── TEXT BLOCK ──

# PC to TV connection help



## justinmac1984 (Mar 12, 2009)

I bought DVI to HDMI to connect my PC to my 46" TV. The picture works fine both as the only screen or as multi screen. The problem I am having is I cant get the sound to come from the TV. I have a separate wire for the sound but nothing I seem to do will make it work. There is a certain spot to plug them in in back of the TV which they are in the right spot so I think it has something to do with the PC side.


----------



## Tekmazter (May 22, 2008)

Let me try and explain this ... when you're using your HDMI input on your TV, your TV is going to be taking audio from the HDMI interface *only*. Since you're using DVI which doesn't carry audio and running that to the TV you're not going to get anything out of any other audio ports while you have the input of HDMI selected. 

What you need to do is get a receiver and wire the audio out from your PC to that. Then hook that to your speakers

In my case I have a Windows Media Center box with an HDMI out on the video card. I run that directly to my TV. *HOWEVER*, I wanted to leverage my high end creative labs card for audio out. So, I disabled the audio driver on my HDMI out on the PC and instead use my Creative Labs card. Out from my PC all audio goes to a Sony receiver which I have some decent mid range speakers and a sub hanging off of.


----------



## justinmac1984 (Mar 12, 2009)

I wanted to hook the sound right to the TV. I have a separate wire to go from the PC to TV, the same kinda wire that you would use for regular computer speakers. I have an adapter to plug that to my TV. In my TVs manual thats how it says to hook it up. It just seems no matter what spot I plug it into on my computer it doesnt work, even when I plug it to the spot where my computer speakers usually are.


----------



## yustr (Sep 27, 2004)

That's because, as Tek said, when your TV has something connected via HDMI it must expect to get audio from that too. So it shuts every other input off. (Note: HDMI has both video and audio - while DVI only has the video part.) Try the menus on the TV and see if you can't tell it to keep the other inputs active when HDMI is being used for video.


----------

───
── MATERIAL ──

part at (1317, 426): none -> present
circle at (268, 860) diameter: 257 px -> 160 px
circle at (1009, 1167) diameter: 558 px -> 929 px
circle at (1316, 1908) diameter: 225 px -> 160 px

───

YOUR TASKS >>
[1] From the PC-to-TV thread, print the passage from "In my case I" to "speakers usually are.".
[2] Translate this sentence from the PC-to-TV thread into Spanish: "Try the menus on the TV and see if you can't tell it to keep the other inputs active when HDMI is being used for video."
[3] Turn the paragraph of the PC-to-TV thread that begins "In my case I have a Windows Media Center box" into a short bulleted list that keeps its main facts.

TASK-BY-TASK SOLUTIONS >>
[1]
In my case I have a Windows Media Center box with an HDMI out on the video card. I run that directly to my TV. *HOWEVER*, I wanted to leverage my high end creative labs card for audio out. So, I disabled the audio driver on my HDMI out on the PC and instead use my Creative Labs card. Out from my PC all audio goes to a Sony receiver which I have some decent mid range speakers and a sub hanging off of.


----------



## justinmac1984 (Mar 12, 2009)

I wanted to hook the sound right to the TV. I have a separate wire to go from the PC to TV, the same kinda wire that you would use for regular computer speakers. I have an adapter to plug that to my TV. In my TVs manual thats how it says to hook it up. It just seems no matter what spot I plug it into on my computer it doesnt work, even when I plug it to the spot where my computer speakers usually are.

[2] Prueba los menús del televisor y mira si puedes indicarle que mantenga activas las demás entradas cuando se usa HDMI para el video.

[3]
- A Windows Media Center box has an HDMI out on its video card, run directly to the TV.
- The goal was to use a high-end Creative Labs card for audio out.
- The audio driver on the PC's HDMI out is disabled, and the Creative Labs card is used instead.
- All audio from the PC goes to a Sony receiver with decent mid-range speakers and a sub attached.